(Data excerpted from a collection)

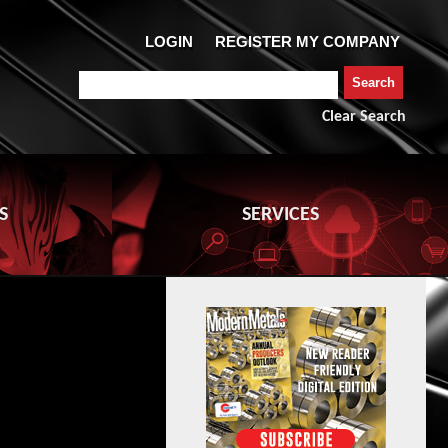
Clear Search
S
SERVICES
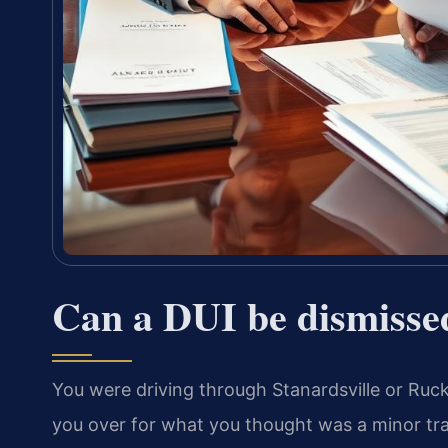
Can a DUI be dismisse
You were driving through Stanardsville or Ruck
you over for what you thought was a minor traff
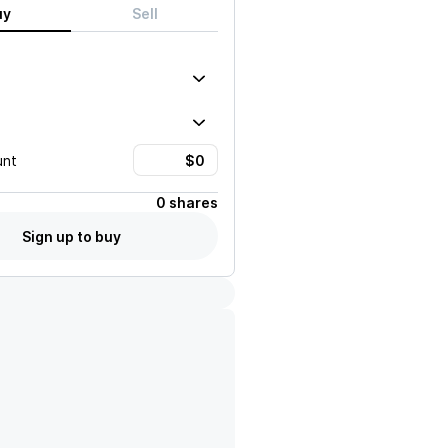
uy
Sell
unt
0 shares
Sign up to buy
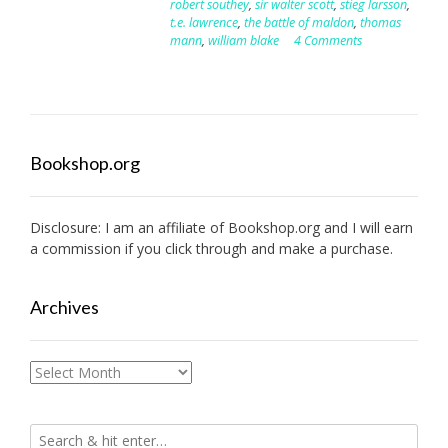
robert southey
,
sir walter scott
,
stieg larsson
,
t.e. lawrence
,
the battle of maldon
,
thomas
mann
,
william blake
4 Comments
Bookshop.org
Disclosure: I am an affiliate of
Bookshop.org
and I will earn
a commission if you click through and make a purchase.
Archives
Archives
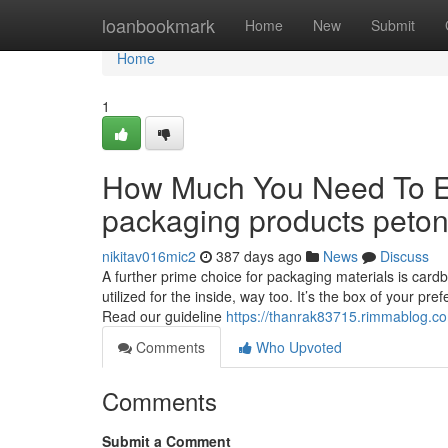
Home
loanbookmark
Home
New
Submit
Home
1
How Much You Need To Ex
packaging products peto
nikitav016mic2
387 days ago
News
Discuss
A further prime choice for packaging materials is cardboa
utilized for the inside, way too. It’s the box of your p
Read our guideline
https://thanrak83715.rimmablog.c
Comments
Who Upvoted
Comments
Submit a Comment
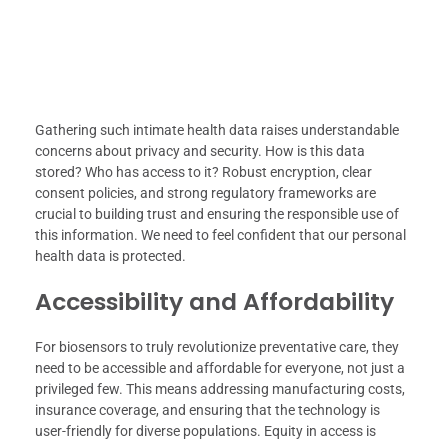
Gathering such intimate health data raises understandable
concerns about privacy and security. How is this data
stored? Who has access to it? Robust encryption, clear
consent policies, and strong regulatory frameworks are
crucial to building trust and ensuring the responsible use of
this information. We need to feel confident that our personal
health data is protected.
Accessibility and Affordability
For biosensors to truly revolutionize preventative care, they
need to be accessible and affordable for everyone, not just a
privileged few. This means addressing manufacturing costs,
insurance coverage, and ensuring that the technology is
user-friendly for diverse populations. Equity in access is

- **Task objective**:
Transcribe every line of the data above without altering any wording, spelling, or punctuation. Leave out the pictures.

- **Solution to the problem**:
Clear Search
S
SERVICES
Can a DUI be dismisse
You were driving through Stanardsville or Ruck
you over for what you thought was a minor traff
uy
Sell
unt
0 shares
Sign up to buy
robert southey
,
sir walter scott
,
stieg larsson
,
t.e. lawrence
,
the battle of maldon
,
thomas
mann
,
william blake
4 Comments
Bookshop.org
Disclosure: I am an affiliate of
Bookshop.org
and I will earn
a commission if you click through and make a purchase.
Archives
Archives
Home
loanbookmark
Home
New
Submit
Home
1
How Much You Need To Ex
packaging products peto
nikitav016mic2
387 days ago
News
Discuss
A further prime choice for packaging materials is cardboa
utilized for the inside, way too. It’s the box of your p
Read our guideline
https://thanrak83715.rimmablog.c
Comments
Who Upvoted
Comments
Submit a Comment
Gathering such intimate health data raises understandable
concerns about privacy and security. How is this data
stored? Who has access to it? Robust encryption, clear
consent policies, and strong regulatory frameworks are
crucial to building trust and ensuring the responsible use of
this information. We need to feel confident that our personal
health data is protected.
Accessibility and Affordability
For biosensors to truly revolutionize preventative care, they
need to be accessible and affordable for everyone, not just a
privileged few. This means addressing manufacturing costs,
insurance coverage, and ensuring that the technology is
user-friendly for diverse populations. Equity in access is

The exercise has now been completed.